### SOURCE DATA
*** Block opens ***

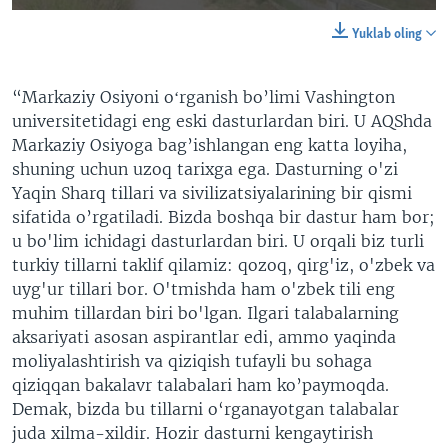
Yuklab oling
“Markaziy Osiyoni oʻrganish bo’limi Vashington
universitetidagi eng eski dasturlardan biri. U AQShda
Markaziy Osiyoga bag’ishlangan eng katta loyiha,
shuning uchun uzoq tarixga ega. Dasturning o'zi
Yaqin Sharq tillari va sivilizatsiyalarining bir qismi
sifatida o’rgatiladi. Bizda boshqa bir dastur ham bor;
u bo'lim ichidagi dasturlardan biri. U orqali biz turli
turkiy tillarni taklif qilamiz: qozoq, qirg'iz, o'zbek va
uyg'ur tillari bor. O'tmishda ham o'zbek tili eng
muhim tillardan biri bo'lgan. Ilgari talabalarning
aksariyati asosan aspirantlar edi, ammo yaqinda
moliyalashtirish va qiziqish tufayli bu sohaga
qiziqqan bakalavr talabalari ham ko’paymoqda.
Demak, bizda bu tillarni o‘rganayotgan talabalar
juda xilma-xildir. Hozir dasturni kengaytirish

*** Block closes ***

### EXERCISE PROMPT
Lines with "dasturlardan" in the listing above: count them and give the total, nothing else.

### OUTPUT
2